China pede libertação imediata de Maduro e condena ação dos EUA como violação do direito internacional
Governo chinês classifica operação americana como "choque profundo" e "comportamento hegemônico"; exige garantia de segurança para Maduro e esposa e resolução por diálogo
O Ministério das Relações Exteriores da China exigiu nesta domingo (4) que os Estados Unidos libertem "imediatamente" o líder venezuelano Nicolás Maduro e sua esposa, Cilia Flores, capturados em operação militar americana. Em comunicado oficial publicado em seu site, Pequim classificou a deportação como violação do direito e das normas internacionais, pedindo ainda garantia de segurança pessoal para o casal e resolução da crise venezuelana por meio de "diálogo e negociação".
"A China pede aos EUA que garantam a segurança pessoal do presidente Nicolás Maduro e de sua esposa, os libertem imediatamente, parem de derrubar o governo da Venezuela e resolvam as questões por meio do diálogo e da negociação", declarou o ministério. O governo chinês expressou estar "profundamente chocado" com o uso da força por Washington contra um Estado soberano, condenando o que chamou de "comportamento hegemônico" que ameaça a paz e a segurança na América Latina e no Caribe.
A reação chinesa é a segunda em menos de 24 horas: logo após os ataques aéreos e a captura anunciada por Donald Trump, Pequim já havia repudiado a "flagrante uso da força" contra a Venezuela, aliada histórica e parceira econômica chave – maior compradora de petróleo venezuelano e credora significativa.

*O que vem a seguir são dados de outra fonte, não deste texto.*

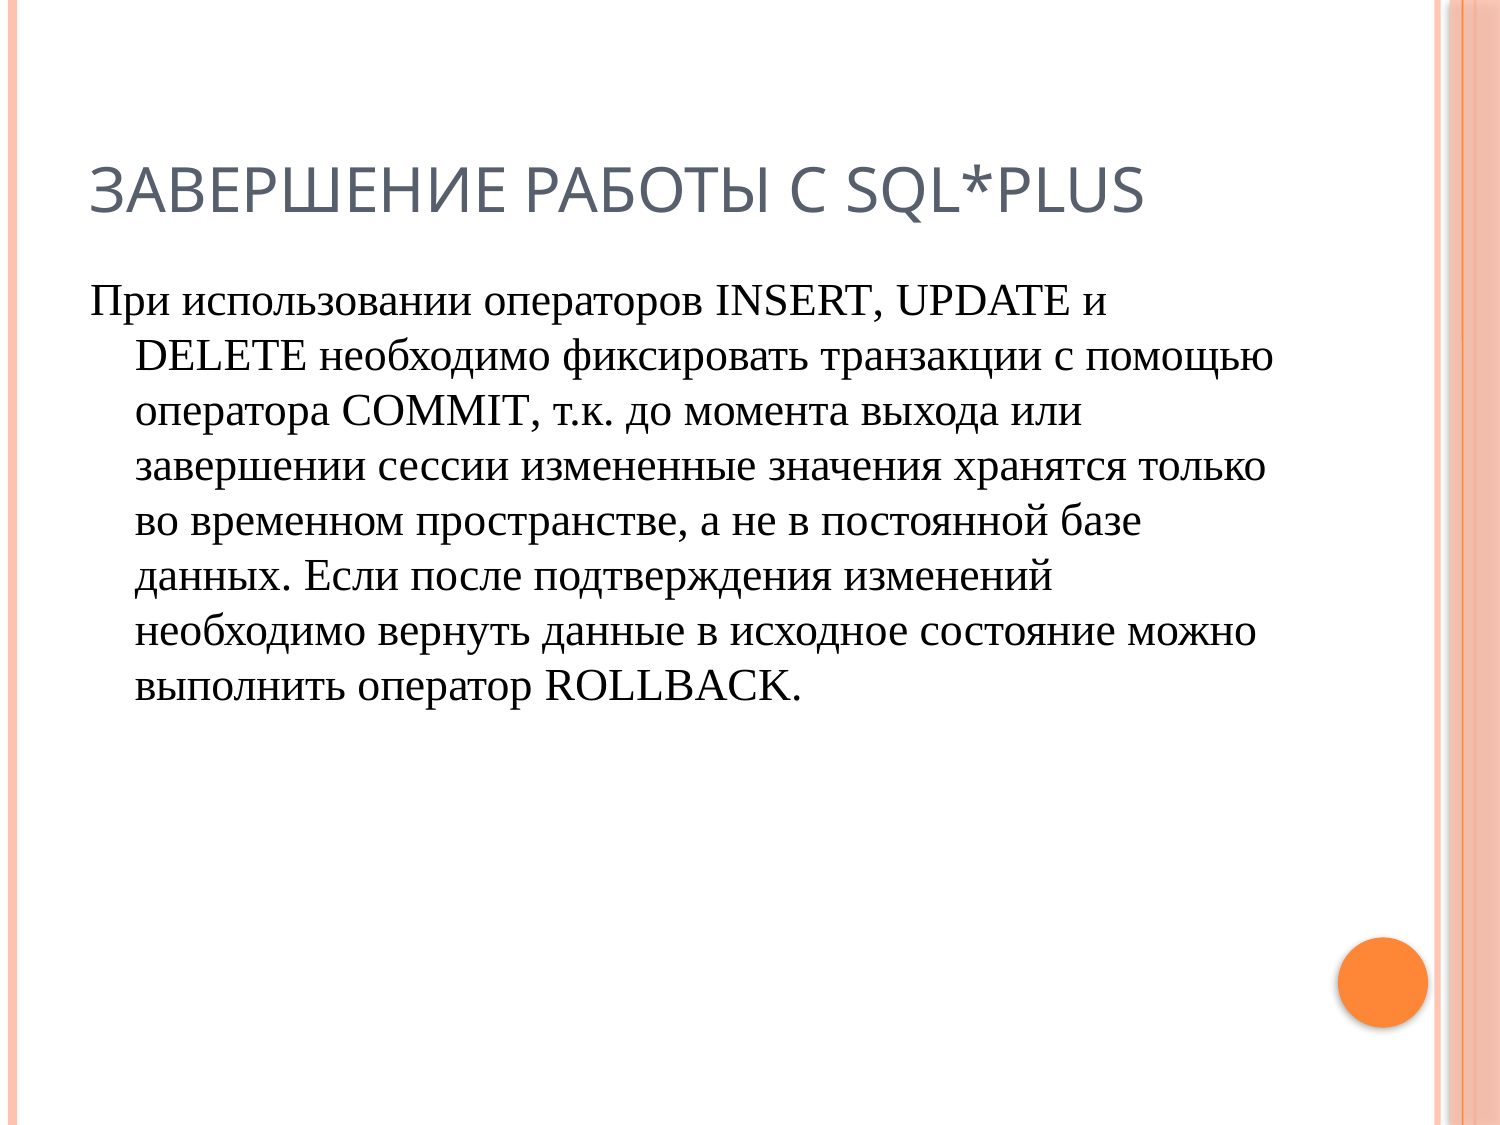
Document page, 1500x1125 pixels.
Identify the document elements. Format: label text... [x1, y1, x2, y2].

title Завершение работы с SQL*Plus [75, 45, 1300, 233]
list При использовании операторов INSERT, UPDATE и DELETE необходимо фиксировать транзакции с помощью оператора COMMIT, т.к. до момента выхода или завершении сессии измененные значения хранятся только во временном пространстве, а не в постоянной базе данных. Если после подтверждения изменений необходимо вернуть данные в исходное состояние можно выполнить оператор ROLLBACK. [75, 262, 1300, 1062]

Contexto da operação americana: Maduro foi detido na madrugada de 3 de janeiro em Caracas, fichado na sede da Agência Antidrogas dos EUA (DEA) e transferido para Nova York, onde enfrentará julgamento por conspiração para narcoterrorismo, importação de cocaína e posse de armas. A procuradora-geral Pam Bondi confirmou as acusações, com processo em tribunal nova-iorquino. Trump descreveu a missão como "operação brilhante" e indicou possível "envolvimento forte" dos EUA no petróleo venezuelano.
Reações alinhadas:
- Brasil: Lula classificou a ação como "precedente perigoso" e inaceitável.
- Rússia, Cuba e Irã: Condenações semelhantes por "agressão imperialista".

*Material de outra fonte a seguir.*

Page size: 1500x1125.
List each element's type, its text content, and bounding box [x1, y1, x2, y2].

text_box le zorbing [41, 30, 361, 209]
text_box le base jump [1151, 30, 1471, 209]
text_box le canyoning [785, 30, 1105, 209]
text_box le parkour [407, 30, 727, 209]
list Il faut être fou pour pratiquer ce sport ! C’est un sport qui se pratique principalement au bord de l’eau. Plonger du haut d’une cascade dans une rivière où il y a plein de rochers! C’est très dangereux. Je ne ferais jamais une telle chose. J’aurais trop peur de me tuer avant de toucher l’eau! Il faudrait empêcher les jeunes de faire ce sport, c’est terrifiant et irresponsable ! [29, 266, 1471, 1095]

- Delcy Rodríguez (vice venezuelana interina): Promete defesa do país e exige "prova de vida".
A China, principal parceira da Venezuela desde a era Hugo Chávez, reforça defesa da soberania e não-intervenção, contrastando com apoios à operação de líderes como Javier Milei (Argentina). O caso amplifica tensões globais, com riscos à estabilidade regional e debates sobre limites do poder americano.